Diary of a Part-Time Chaplain Impersonator
On a typical day, I find that the hospital smells a bit like the last moments of my life are being wiped up by a janitor with a clean rag and a gallon of disinfectant. Today, it smells less like finality and industrial cleaner and more like an outhouse. This is because an uncapped and not-quite-empty urine jug is about a foot beneath my nostrils. When I asked the patient if he wanted to pray, he reached over and grabbed my hand, then pulled my arm across the cheap rollaway table parked near his bed. On the table were books, get-well cards, and the leftovers from lunch. Also the urine jug, which looked like it had a small pool of apple juice at the bottom. The man’s grip is like a vice. I am stuck. I close my eyes and we pray for his recovery from the amputation.
I am not a chaplain, but I play one every Tuesday afternoon at our local hospital. “Spiritual care volunteer” is my official title, I think. We’re a small farming community, and our hospital is tiny. Anyone with a serious medical problem is either freighted off in the ambulance or strapped into a helicopter and sent to the main hospital in Bend, an hour’s drive to the south along our desert highway. Our volunteer coordinator once told me the wider hospital system does indeed have a chaplain, that he came to town sometimes and that someday I’d have training with him. I’ve never seen him. He is a unicorn with a white collar.
It’s not that I’ve had zero training in hospital ministry. My pastor, who roped me into taking over his spot on the volunteer roster, had me observe a couple of his visits before handing the reins over to me. “It’s not that complicated,” he said. “You knock, introduce yourself, and ask if they’d like prayer. Sometimes they say no, sometimes they say yes.”
I’m a Christian. Christians know how to pray. Jesus even prescribed a specific prayer for us. This should be easy.
It’s easy in the sense that flying an airplane is easy because “you go up in the air and then come back down again.” Nothing quite prepares you for the emotional sucker-punch of hospital visitation, and no training could fully equip you for walking into the room of a stranger experiencing immense pain and sadness. Car crash victims struggle with the death of friends and relatives while grappling with their own life-changing injuries. Wide-eyed young mothers fearfully clutch infants whose temperature never seems to fall. Visiting elderly patients can be especially draining. Loneliness and bitterness is a common theme with them. I’ve visited some senior patients who’ve used my presence as an opportunity to list all the people who’ve they lost and, sometimes, all the people that have ever wronged them.
After visiting patients like that, I wonder what will remain of me when time’s eroded my memory and faculties: a heart of stone or a heart of flesh?

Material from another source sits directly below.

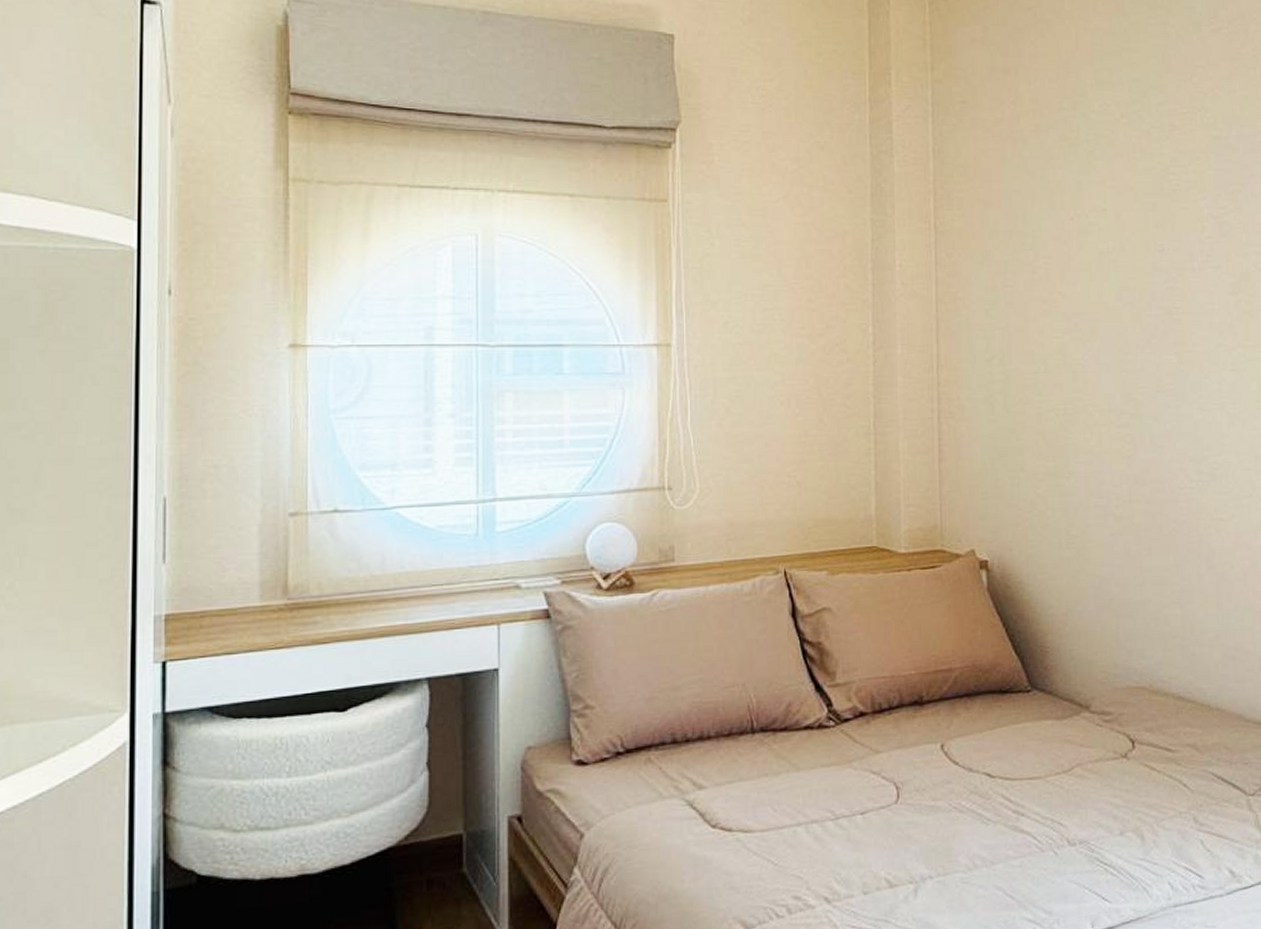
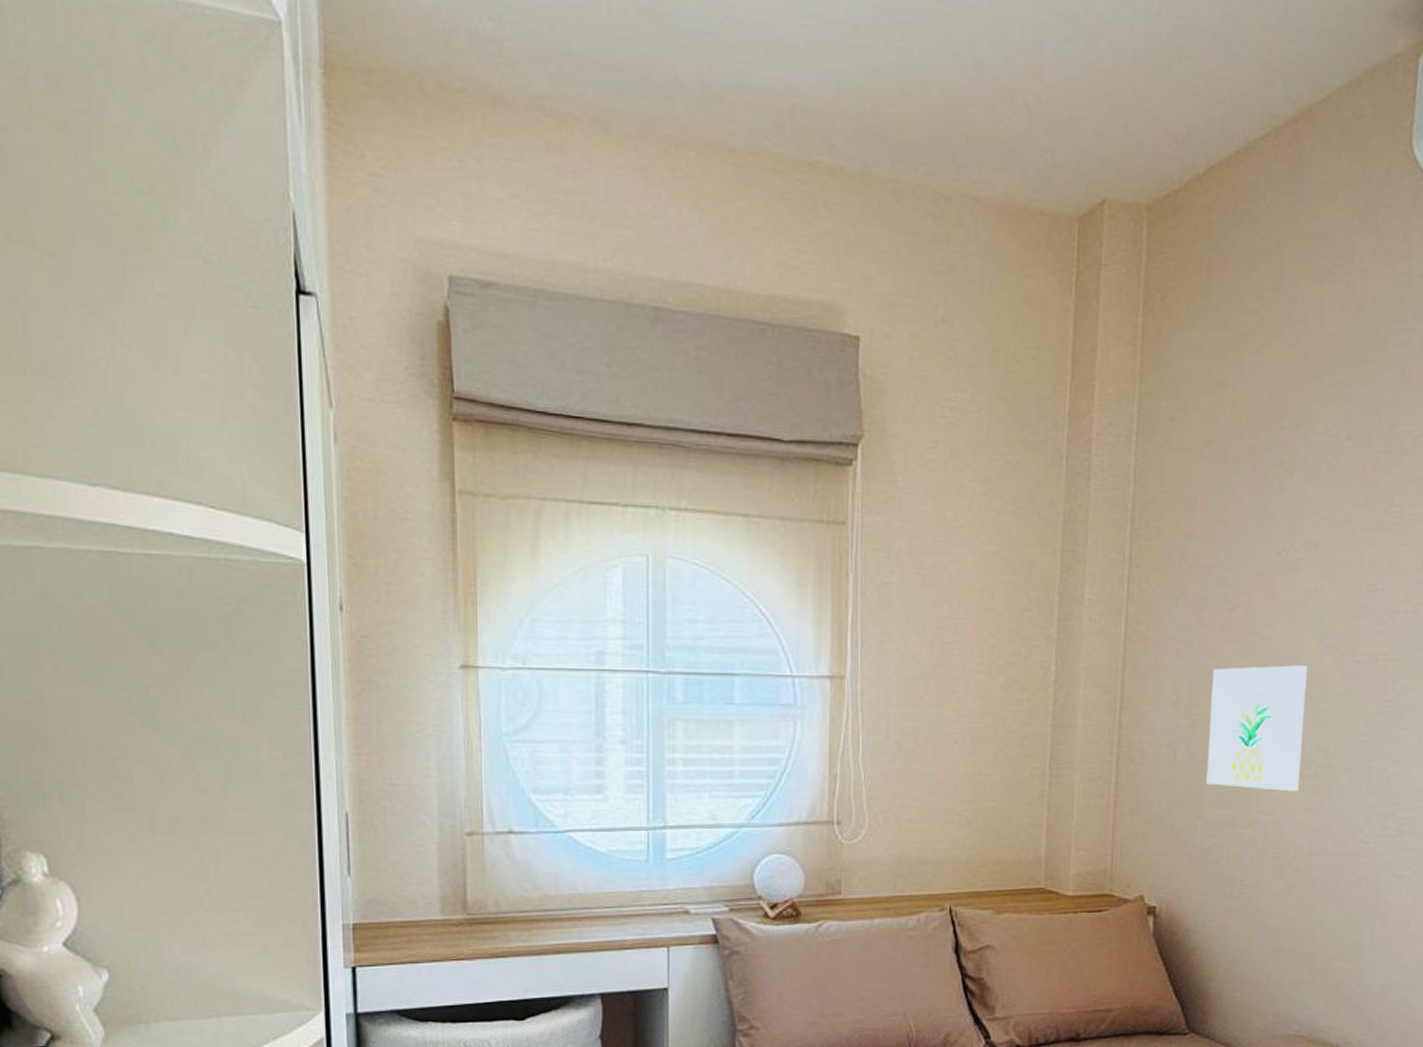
wall art: none [1022,321,1113,441] -> present [1206,665,1308,791]

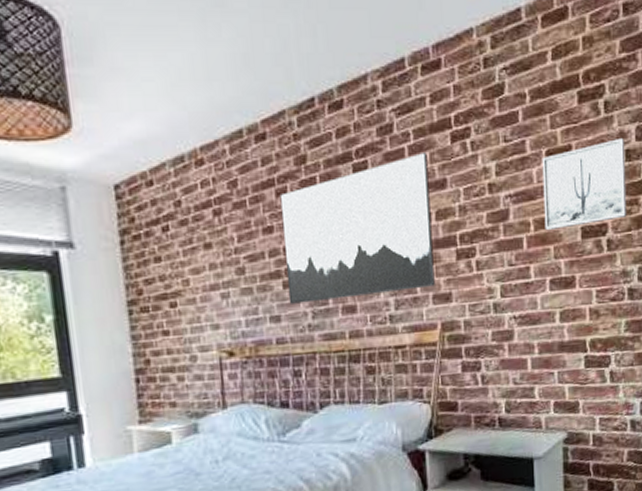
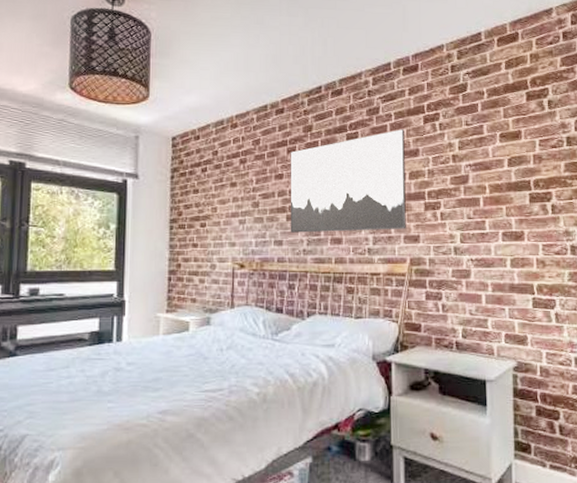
wall art: present [542,137,627,231] -> none [496,127,569,194]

I recently visited a widow who’d suffered a work injury. When I asked her how she was getting along, she broke down and tears and told me that she’d been alone since her husband died, and with her injury she’d be forced to give up the business they’d run together. She sobbed and asked me to leave. What do you say to that? She’d told me she wasn’t a church-goer. Scripture would be a platitude. I left the room and closed the door. Feeling helpless, I said a silent prayer for her and moved to the next room.
But it’s not all doom and gloom- not by any stretch of the imagination. I’ve met many patients whose hope, determination, and trust in the Gospel have been truly inspiring. Take my friend with the urine jug, for instance. When we finish praying, he turns his wrinkly, smiling face towards me and asks where I go to church.
“Above Truck Stop,” I say. Truck Stop is what the locals call the 24-hour cafe attached to the Shell station on the south end of town. I don’t know if the restaurant has a real name. Our church is on a hill directly above it. I normally give a longer explanation of where our church is, but I’ve had this exact conversation with this patient a total of six times in two visits. Besides, as Shakespeare writes in Hamlet, brevity is the soul of wit.
“Ah, Truck Stop. I’ll have to come visit you when I get out,” he says. His hand tugs at the frayed ends of his yellow and red-stained leg cast, which ends abruptly below the knee. The amputation doesn’t seem to bother him in the slightest. He is more concerned about my reading habits.
“You know, I’ve been reading Wesley,” he says. “Charles and John. Commentaries and hymns. You ever read them?”
I tell him I have. We discuss the travels of John Wesley for the third time. I turn to leave, and he asks one final question.
“Will you pray with me before you go?”
I laugh a little and say yes. Giving the urine jug a wide berth, I walk over to his bed. He takes my hand, and, to my surprise, he begins to pray for me.
There’s no pay, and the people can be rough, but you can’t argue with the perks of the job.